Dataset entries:
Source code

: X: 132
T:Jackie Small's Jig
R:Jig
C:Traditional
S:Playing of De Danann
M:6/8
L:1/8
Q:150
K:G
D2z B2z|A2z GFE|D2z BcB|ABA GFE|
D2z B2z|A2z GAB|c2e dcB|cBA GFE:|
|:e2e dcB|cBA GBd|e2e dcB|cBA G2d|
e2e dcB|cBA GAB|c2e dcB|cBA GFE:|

- _WHAT THE TASK ASKS_
The output is every entry, printed exactly as it reads.

- _SOLUTION_
Source code

: X: 132
T:Jackie Small's Jig
R:Jig
C:Traditional
S:Playing of De Danann
M:6/8
L:1/8
Q:150
K:G
D2z B2z|A2z GFE|D2z BcB|ABA GFE|
D2z B2z|A2z GAB|c2e dcB|cBA GFE:|
|:e2e dcB|cBA GBd|e2e dcB|cBA G2d|
e2e dcB|cBA GAB|c2e dcB|cBA GFE:|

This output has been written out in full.